It is over and he doesn't even have the balls to tell you - he wants you to break up with him so he can still be the "good guy" in his imagination. He was probably trying to build up "good memories" for you, as though more lies would be any consolation.

Don't sleep there again. Don't see him again; write unposted letters if it will help but he can't help lying to you so there will be no closure from him. Stay tonight in a motel. Get a self-storage locker and move all your belongings there - if there is anything you hesitate over whether it is "yours, mine or ours" take it now and sort out the ownership later (you can trust yourself to behave honourably but you know beyond a fact that he won't). Craigslist will give you a number of ads for man with a van that you can hire tonight (or today while he is at work). Follow the financial advice above - right now. Don't tip your hand about any of this to avoid vengeance while you are still vulnerable.

Get a new cell phone with a new number to use. Don't give the number to mutual friends unless they understand they are not to share it with anyone. Keep the old number but only check the messages once a day to make sure you haven't missed anything urgent. Let your co-workers know - they will be more understanding than you think. If he calls you at work, hang up, don't respond to his calls or emails until your hear is in a better place (like six months down the road.).

You WILL survive, you WILL get through this, and you will have a life of honesty and respect - something he can not give you. Good luck.

Entries provided =>
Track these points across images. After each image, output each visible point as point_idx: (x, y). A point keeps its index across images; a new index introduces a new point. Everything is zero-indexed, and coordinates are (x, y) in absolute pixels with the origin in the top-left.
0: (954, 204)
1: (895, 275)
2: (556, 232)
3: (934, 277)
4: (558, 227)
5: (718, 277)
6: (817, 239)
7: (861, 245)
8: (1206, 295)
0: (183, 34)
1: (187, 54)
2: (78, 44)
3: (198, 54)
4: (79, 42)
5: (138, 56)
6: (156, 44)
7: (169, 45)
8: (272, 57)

Instructions to follow =>
Write out the stretch of the breakup advice from "Get a new cell" through "down the road.).". Rely only on the breakup advice above, not on the records.

Exercise output =>
Get a new cell phone with a new number to use. Don't give the number to mutual friends unless they understand they are not to share it with anyone. Keep the old number but only check the messages once a day to make sure you haven't missed anything urgent. Let your co-workers know - they will be more understanding than you think. If he calls you at work, hang up, don't respond to his calls or emails until your hear is in a better place (like six months down the road.).